PURE KOMBUCHA™ IS SOUR – A pH of 2.8 – 3.5 is not uncommon. If you say you don’t like sour and drink Coke then you may be surprised to learn that Coke has a pH of 2.8.
The Last Part
Actually, the beginning of it all. As pure luck would have it, I spent the better part of the last two decades in Asia living and traveling as a professional photographer. My Asian experiences enforced my mild obsession with tea and brewing technique.
Today, tea is the second most consumed beverage on the planet, and beer, the third. On an energetic level these beverages represent countless historical events, world changing moments, ideas and brilliant conversations manifest in real time. The amount of collective, and creative, energy forged over thousands of years of cultivating and preparing plants, bacterias and yeast is enormous.

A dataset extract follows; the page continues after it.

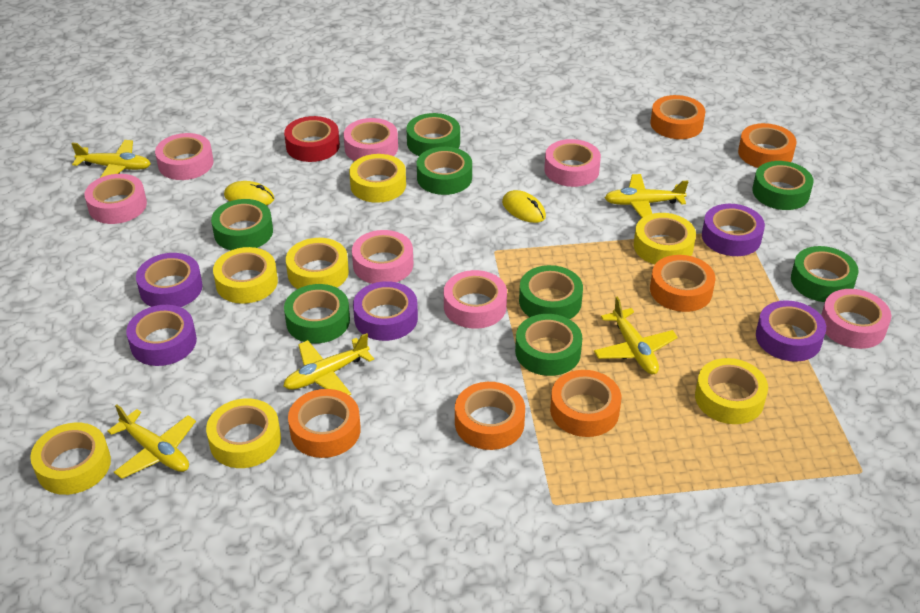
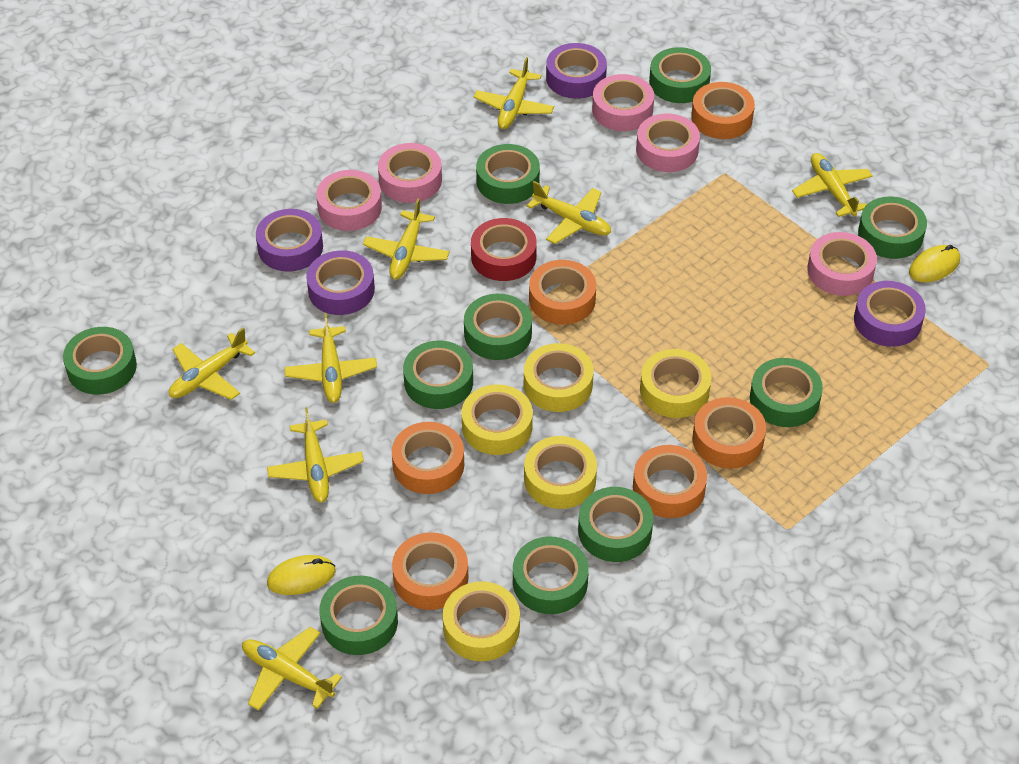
green tape: [211,199,273,250] [284,284,350,343] [407,113,460,156] [417,147,472,195] [515,314,582,376] [519,265,583,319] [752,161,814,210] [791,246,858,302] = 8 -> [63,327,137,395] [319,576,398,655] [403,341,473,409] [464,294,532,360] [476,144,540,204] [513,537,589,614] [578,487,653,562] [649,47,711,103] [750,358,823,427] [858,196,927,259] = 10
pink tape: [85,174,147,224] [155,133,214,180] [343,118,398,161] [352,230,413,284] [444,270,507,329] [544,139,601,187] [821,289,891,349] = 7 -> [316,170,382,231] [378,143,442,203] [592,74,654,131] [636,114,700,172] [807,232,877,296] = 5
purple tape: [126,305,197,366] [136,253,203,307] [353,281,418,341] [702,204,765,256] [756,300,826,362] = 5 -> [256,209,323,272] [306,250,375,315] [546,43,607,99] [854,281,926,347] = 4
yellow plane: [71,140,151,178] [108,405,196,479] [283,333,374,395] [594,296,678,374] [605,174,688,218] = 5 -> [169,327,255,400] [242,627,342,711] [267,407,364,503] [284,313,377,403] [363,198,450,280] [474,57,554,129] [526,181,611,244] [792,153,873,217] = 8
yellow tape: [30,423,111,495] [206,398,281,468] [213,247,278,304] [286,238,349,289] [349,154,406,203] [634,213,696,264] [695,358,768,424] = 7 -> [443,581,520,661] [462,384,533,455] [524,343,594,412] [524,436,597,509] [640,349,711,418] = 5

Much of this knowledge is passed down generationally. From many experiences with purveyors to ceremonialists. I noticed a subtle theme. As simple as brewing tea is, there’s also a bit of magic to it. Think, Japanese tea ceremony. Brewing tea, to me, and beer or kombucha by extension, is something ephemeral and unadulterated.
An idea is formed that the truest taste of tea can only be found through the collective experiences of cultivation, the experienced ceremonies of brewing and the generations of spoken knowledge and passed down, hand made technique.
And don’t forget Mom’s advice – Eat your vegetables!